To develop truly creative ideas, go see events, attractions, and environments that are truly creative. Take in as much as you can. Spend whatever free time you have on the road experiencing theme parks, museums, science centers, theme restaurants, theatrical productions, corporate visitor centers, films of all sorts, zoos, and sporting events--anything designed to entertain. These are the places you'll see the creativity of people from a variety of different backgrounds--not just corporate event producers.
And exposure leads to inspiration. The truth is that all creative events are reassembled creative ideas from other events.
Weirder Is Better What should you see? The list is long, but your production firm should be able to help. For example, as we approach October's end, this is the time of year that I invite my clients and prospects to a slightly pagan, rabble-rousing event that comes around only once a year. You may think I mean Halloween, but it's actually much weirder than that. It's called IAAPA, and it's one of the most creative annual events in the world. IAAPA is the International Association of Amusement Parks and Attractions, and each year it puts on one hell of a conference and. The general sessions and breakouts all focus on what's new and what's next in the world of entertainment, attractions, and events. Walk the floor and you'll find virtual-reality pods next to doughnut makers next to large-format film companies next to floating torsos serving as presenters who want to engage you in a rational conversation.
Although the IAAPA exhibitors sound like a motley crew, they share one thing--they are all in business to enhance guest experiences. One way or another, they are in business to make sure the end-user walks away whistling "Zip-A-Dee-Doo-Dah!" (If you would like an invitation, let me know.)

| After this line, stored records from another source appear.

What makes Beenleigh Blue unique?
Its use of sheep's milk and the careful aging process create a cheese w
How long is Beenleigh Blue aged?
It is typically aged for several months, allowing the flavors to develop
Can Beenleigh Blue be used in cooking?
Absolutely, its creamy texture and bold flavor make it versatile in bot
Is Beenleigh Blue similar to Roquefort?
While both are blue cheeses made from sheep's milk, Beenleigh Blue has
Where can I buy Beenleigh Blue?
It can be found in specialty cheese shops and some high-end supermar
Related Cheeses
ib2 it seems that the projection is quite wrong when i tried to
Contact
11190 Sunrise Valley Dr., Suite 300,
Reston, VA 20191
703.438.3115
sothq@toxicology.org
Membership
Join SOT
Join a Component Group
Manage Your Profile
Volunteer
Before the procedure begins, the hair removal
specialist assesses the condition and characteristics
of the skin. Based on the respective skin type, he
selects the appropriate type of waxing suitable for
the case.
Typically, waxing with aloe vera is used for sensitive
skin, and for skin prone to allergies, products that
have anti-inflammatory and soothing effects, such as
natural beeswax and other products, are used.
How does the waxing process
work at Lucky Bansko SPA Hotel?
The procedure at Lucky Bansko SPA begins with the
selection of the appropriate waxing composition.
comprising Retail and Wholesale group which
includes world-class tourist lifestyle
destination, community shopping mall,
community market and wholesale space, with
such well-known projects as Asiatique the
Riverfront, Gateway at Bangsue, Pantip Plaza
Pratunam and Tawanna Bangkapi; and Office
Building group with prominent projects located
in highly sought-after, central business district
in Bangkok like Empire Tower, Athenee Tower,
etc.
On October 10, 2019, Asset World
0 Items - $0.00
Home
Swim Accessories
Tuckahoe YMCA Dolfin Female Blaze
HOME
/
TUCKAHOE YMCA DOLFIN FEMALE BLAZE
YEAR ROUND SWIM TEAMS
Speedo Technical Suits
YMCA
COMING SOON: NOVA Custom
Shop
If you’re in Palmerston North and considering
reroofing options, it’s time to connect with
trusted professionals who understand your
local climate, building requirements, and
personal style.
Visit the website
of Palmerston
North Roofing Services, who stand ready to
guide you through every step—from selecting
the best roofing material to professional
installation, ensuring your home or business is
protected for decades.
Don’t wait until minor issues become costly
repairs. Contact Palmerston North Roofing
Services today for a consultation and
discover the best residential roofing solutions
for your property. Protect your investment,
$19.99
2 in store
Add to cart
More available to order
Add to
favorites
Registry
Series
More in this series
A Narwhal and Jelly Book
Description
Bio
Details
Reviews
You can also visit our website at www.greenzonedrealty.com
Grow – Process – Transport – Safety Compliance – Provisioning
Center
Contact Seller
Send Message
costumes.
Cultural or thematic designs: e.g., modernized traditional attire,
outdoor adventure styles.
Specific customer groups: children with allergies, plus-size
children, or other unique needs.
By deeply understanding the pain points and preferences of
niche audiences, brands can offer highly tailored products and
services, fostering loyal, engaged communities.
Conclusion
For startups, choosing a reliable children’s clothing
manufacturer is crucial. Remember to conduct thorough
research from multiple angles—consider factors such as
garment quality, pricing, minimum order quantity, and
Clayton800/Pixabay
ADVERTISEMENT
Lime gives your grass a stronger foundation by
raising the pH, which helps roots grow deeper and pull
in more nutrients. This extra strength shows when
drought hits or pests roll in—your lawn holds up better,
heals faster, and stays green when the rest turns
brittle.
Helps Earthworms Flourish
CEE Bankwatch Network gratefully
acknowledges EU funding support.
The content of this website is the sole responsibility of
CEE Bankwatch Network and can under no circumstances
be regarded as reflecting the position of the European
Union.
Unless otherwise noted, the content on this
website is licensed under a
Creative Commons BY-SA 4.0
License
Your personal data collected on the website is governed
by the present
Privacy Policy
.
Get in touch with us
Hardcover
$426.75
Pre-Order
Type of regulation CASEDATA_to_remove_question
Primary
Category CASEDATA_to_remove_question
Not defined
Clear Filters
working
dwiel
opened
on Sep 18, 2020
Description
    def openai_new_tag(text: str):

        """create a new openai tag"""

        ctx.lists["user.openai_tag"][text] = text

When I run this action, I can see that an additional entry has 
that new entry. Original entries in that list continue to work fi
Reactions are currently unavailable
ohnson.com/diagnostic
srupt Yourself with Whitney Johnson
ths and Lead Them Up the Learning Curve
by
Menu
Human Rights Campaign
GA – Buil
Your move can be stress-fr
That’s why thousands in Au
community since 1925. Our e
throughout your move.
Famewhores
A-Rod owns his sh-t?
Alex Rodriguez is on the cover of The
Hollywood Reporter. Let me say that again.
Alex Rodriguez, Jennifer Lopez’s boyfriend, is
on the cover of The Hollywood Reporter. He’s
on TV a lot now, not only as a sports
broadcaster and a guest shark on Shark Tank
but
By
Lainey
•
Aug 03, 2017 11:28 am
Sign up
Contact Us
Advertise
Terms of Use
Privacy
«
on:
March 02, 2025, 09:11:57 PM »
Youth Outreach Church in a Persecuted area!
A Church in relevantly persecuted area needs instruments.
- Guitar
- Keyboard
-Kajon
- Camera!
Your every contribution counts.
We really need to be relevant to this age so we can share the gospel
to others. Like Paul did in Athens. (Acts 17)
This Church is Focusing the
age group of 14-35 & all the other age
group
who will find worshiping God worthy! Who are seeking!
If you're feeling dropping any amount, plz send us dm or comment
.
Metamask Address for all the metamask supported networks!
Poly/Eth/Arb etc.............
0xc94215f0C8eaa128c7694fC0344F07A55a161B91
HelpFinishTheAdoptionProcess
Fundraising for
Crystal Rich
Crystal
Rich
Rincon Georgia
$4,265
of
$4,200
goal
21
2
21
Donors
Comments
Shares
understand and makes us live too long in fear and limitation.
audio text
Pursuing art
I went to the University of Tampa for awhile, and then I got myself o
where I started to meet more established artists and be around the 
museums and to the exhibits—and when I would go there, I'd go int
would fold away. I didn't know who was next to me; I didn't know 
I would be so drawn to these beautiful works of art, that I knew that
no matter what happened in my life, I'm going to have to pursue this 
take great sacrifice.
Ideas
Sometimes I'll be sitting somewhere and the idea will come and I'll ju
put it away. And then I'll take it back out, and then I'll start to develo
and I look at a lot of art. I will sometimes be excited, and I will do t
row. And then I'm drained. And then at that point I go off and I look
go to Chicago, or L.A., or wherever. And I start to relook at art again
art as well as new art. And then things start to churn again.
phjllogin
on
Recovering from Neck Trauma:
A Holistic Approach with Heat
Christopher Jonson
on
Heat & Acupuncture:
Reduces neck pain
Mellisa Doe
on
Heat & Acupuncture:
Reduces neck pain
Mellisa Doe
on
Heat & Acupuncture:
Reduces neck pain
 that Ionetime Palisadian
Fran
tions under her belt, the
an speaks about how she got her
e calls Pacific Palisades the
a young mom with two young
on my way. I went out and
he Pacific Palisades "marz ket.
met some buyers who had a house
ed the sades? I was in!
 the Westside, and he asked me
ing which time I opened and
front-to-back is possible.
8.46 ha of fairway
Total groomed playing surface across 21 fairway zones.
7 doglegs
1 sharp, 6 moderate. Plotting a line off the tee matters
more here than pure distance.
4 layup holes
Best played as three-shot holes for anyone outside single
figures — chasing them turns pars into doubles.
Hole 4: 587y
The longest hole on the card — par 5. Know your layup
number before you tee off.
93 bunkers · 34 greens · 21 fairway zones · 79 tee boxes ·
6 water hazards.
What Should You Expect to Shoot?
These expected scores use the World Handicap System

The IAAPA Conference and Trade Show is one of the most exciting and productive events of the year for my clients (other than their own events, of course). But it doesn't stop there. I keep them informed thoughout the year about new events and attractions. The companies you work with should be able to do the same if you are looking for outside-the-box, new, emotional experiences for your events. Other great resources include trade journals like At The Park, Park World, Entertainment Design, or Funworld.
Or, forget the entertainment industry research entirely. Look for ways to stir up your personal inspiration. People tell me to take a hike all the time, so finally I did. I climbed Mount Rainier last month. I'd been postponing it for a number of reasons, but finally just picked a date and started training. I don't want to sound too much like Dennis Hopper in "Apocalypse Now," but the experience opened my mind. Now I'm able to look at risk-taking and other challenges with new eyes. Like me, I'm sure there's something that you keep putting off. My advice is to go for it. Do it. Not just for the inspiration to design a truly creative event, but to enrich your life and make your time here more enjoyable. Expose yourself.